Romanian government beset by strikes in all public sectors
The Romanian government is facing a genuine social crisis as the teachers’ strike not only continues but is set to be joined by strikers in all other public sectors, including transportation, paralyzing the planned government rotation of offices.
The general strike initiated by unions in the public education sector in Romania is set to spread to all other public sectors. Teachers will be joined in protest in the coming period by healthcare workers, correctional officers part of the penitentiary police, the national police, railway workers, and other transportation organizations, according to Economedia.ro.
Teachers' unions have announced that strikes and protests will continue after failed negotiations. They are demanding salary increases that the government does not seem willing to accept. A prolonged strike could disrupt critical exams for students, such as the national evaluation and the baccalaureate. The largest protest so far was announced for May 30 in Bucharest, with thousands of education employees expected to attend.
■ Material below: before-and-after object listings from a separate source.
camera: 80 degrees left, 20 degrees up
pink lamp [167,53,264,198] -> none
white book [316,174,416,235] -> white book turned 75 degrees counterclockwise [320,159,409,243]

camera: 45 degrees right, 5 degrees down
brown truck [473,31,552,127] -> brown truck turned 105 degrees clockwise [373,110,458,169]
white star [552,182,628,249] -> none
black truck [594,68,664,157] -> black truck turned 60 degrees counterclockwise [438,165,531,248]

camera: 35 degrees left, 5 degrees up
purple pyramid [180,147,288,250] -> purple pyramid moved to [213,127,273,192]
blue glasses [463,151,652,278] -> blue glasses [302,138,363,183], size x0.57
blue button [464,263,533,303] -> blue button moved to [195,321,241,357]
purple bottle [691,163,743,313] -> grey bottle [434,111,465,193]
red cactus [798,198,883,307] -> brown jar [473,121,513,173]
On top of that, unions of healthcare workers have also recently announced that they will protest, a process which may well culminate with stopping work indefinitely. One of the main federations of healthcare unions accused the executive of "salary discrimination" and formed an alliance with all other trade federations in the country (biologists, biochemists, chemists) to coordinate protests. They also say that the Ministry of Labor, headed by Social Democrat Marius Budăi, has been procrastinating in drafting a new law governing salaries.
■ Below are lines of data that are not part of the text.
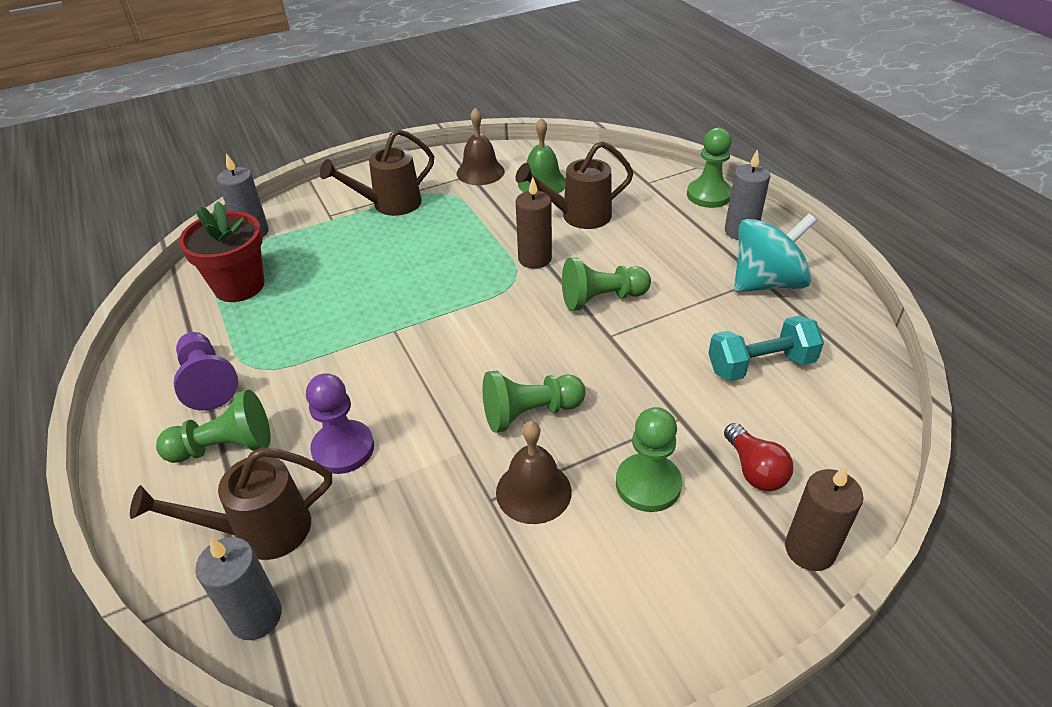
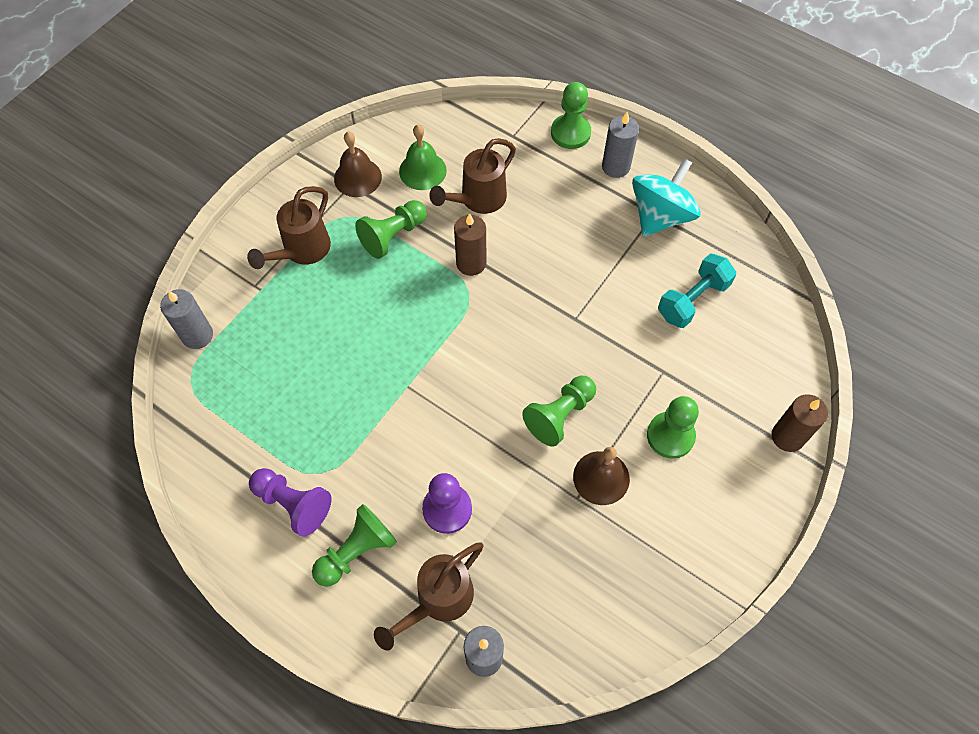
camera: 30 degrees left, 20 degrees up
red flower pot [179,201,265,302] -> none
green pawn [562,258,651,311] -> green pawn moved to [355,200,427,259]
red light bulb [724,423,793,491] -> none

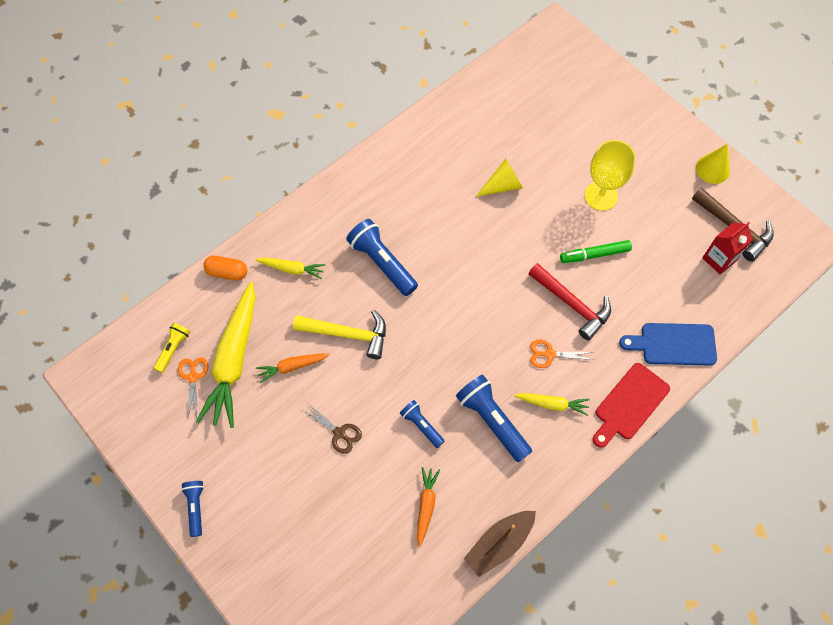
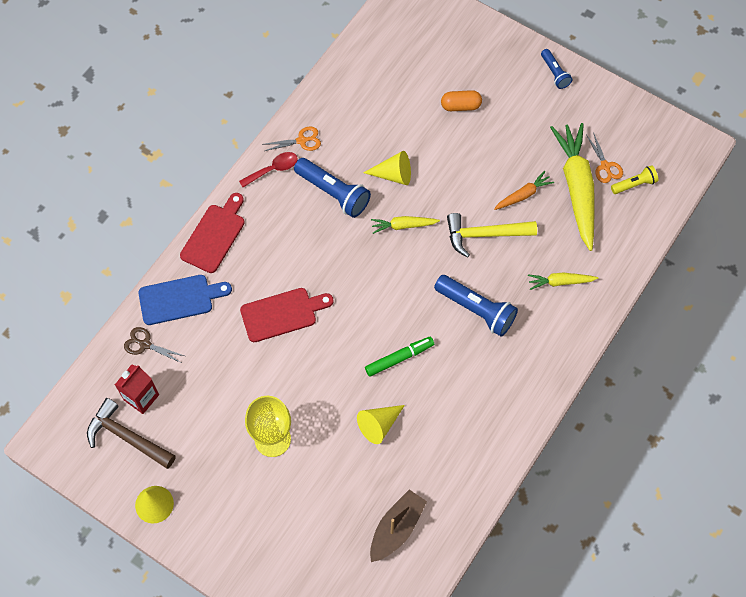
camera: 165 degrees right, 0 degrees up
yellow flashlight [154,323,190,373] -> yellow flashlight turned 120 degrees counterclockwise [611,165,658,194]
orange capsule [203,256,247,281] -> orange capsule moved to [441,90,482,111]
brown scissors [303,404,362,454] -> brown scissors moved to [124,327,184,363]
blue flashlight [400,400,445,448] -> yellow cone [363,151,411,185]
orange carrot [417,467,440,547] -> none
brown boat [463,511,536,577] -> brown boat moved to [370,489,427,562]
yellow carrot [514,393,590,416] -> yellow carrot moved to [371,216,440,234]
red hammer [528,263,611,341] -> red cutting board [240,288,334,342]
orange scissors [530,339,594,368] -> orange scissors moved to [265,126,321,151]
green marker [560,240,632,263] -> green marker moved to [365,337,434,377]
none -> red spoon [239,152,298,187]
Penitentiary police officers have announced a Japanese strike for Tuesday, May 30, which will be followed by a stopping of work for 2-4 hours on Wednesday. After that, the Federation of Unions in the National Penitentiary Administration (FSANP) announced that they will block prisons to protest against the special pension reform project. Police officers in the penitentiary system are “tired of being mocked” by the leaders of the governing coalition, according to the press release put out by FSANP.
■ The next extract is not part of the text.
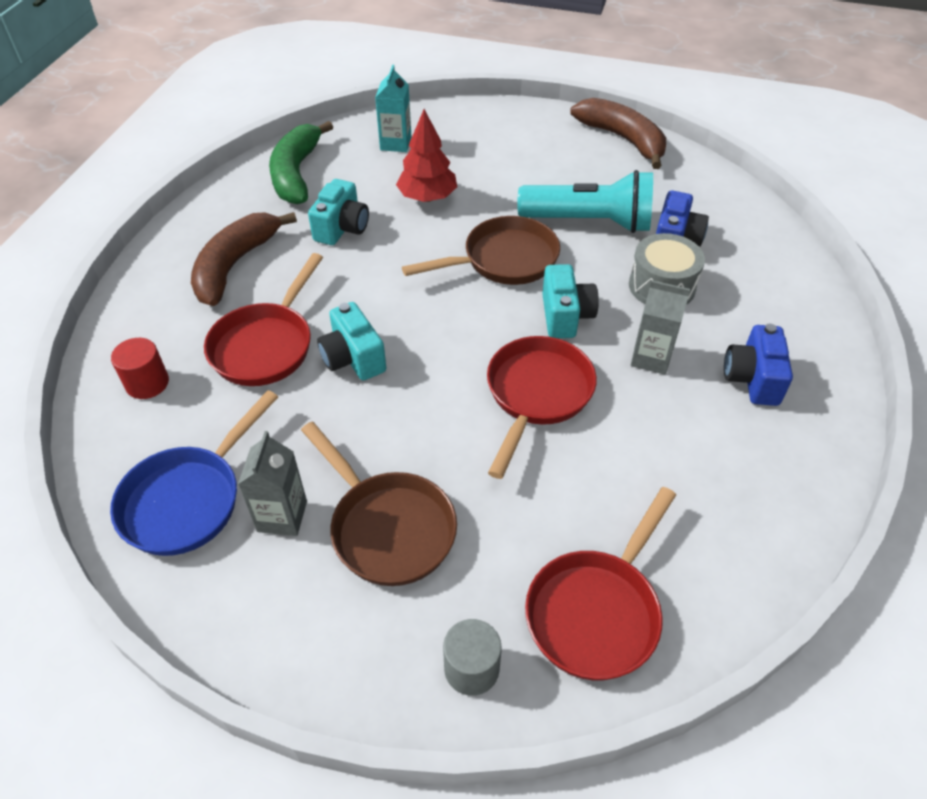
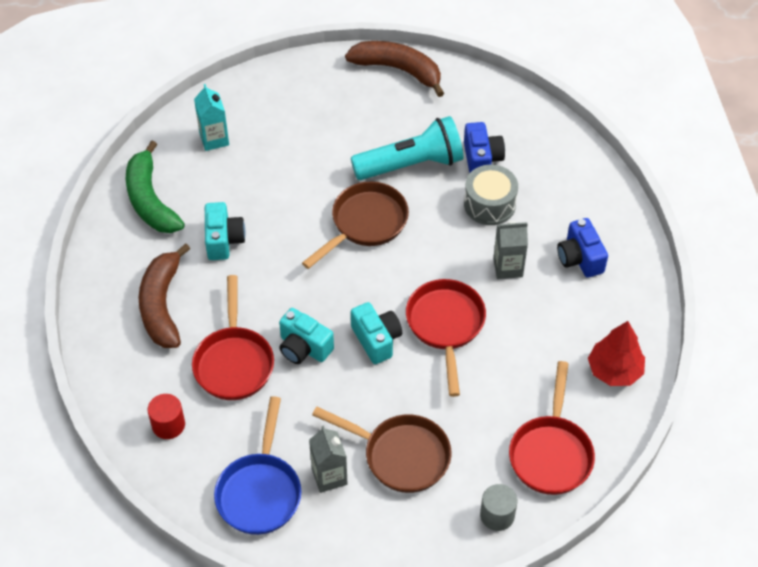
camera: 25 degrees left, 5 degrees up
red tree [396,109,457,202] -> red tree moved to [588,321,645,386]
turquoise camera [542,264,599,338] -> turquoise camera moved to [351,302,402,364]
Aside from officers in the penitentiary system, the National Union of Police Officers and Contractual Staff (SNPPC) will initiate street protests on June 6, 7, and 8. SNPPC leaders announced that they are prepared to disrupt the system, according to an official statement. The police unions argue that the government has created legislative chaos around pensions.
Employees of the state railway operator CFR also protested on Monday in front of the Ministry of Transport, presenting several demands, including the approval of the budget for CFR Călători and CFR Infrastructură and a salary increase to enhance employee efficiency. They announced another protest for June 26, followed by a rally in front of the government building on July 1.
There is a risk of trains not running during the peak summer season in the event of a general strike by railway workers. "Although the state is aware of the great need for investments to increase railway safety and improve traffic conditions, it has reduced the compensation received by the railway company by 10%," CFR union members say. They complain about deteriorating working conditions and low salaries.
Civil servants are also threatening the government with protests. Some of the largest unions in Romania, APIA, and Cartel ALFA, announced that their members will stop working if the salary grid is not standardized. Additionally, officials in prefectures around Romania began striking in April and threatened to continue, while those in the Probation system started their strike on May 11.
National transport organizations are also looing to protest due to the vignettes, the costs of which could increase drastically due to the implementation of certain conditions specified in the National Recovery and Resilience Plan (PNRR). Transportation companies announced that they will take to the streets if the Ministry of Transport maintains the proposed tariffs for the new toll vignette, TollRO, which will come into effect on January 1, 2026. According to simulations presented as early as March, the new road tax will result in an over 500% increase in fees for trucks, from the current EUR 1,210 to EUR 7,050 by 2026 for traveling on highways for the entirety of a trip.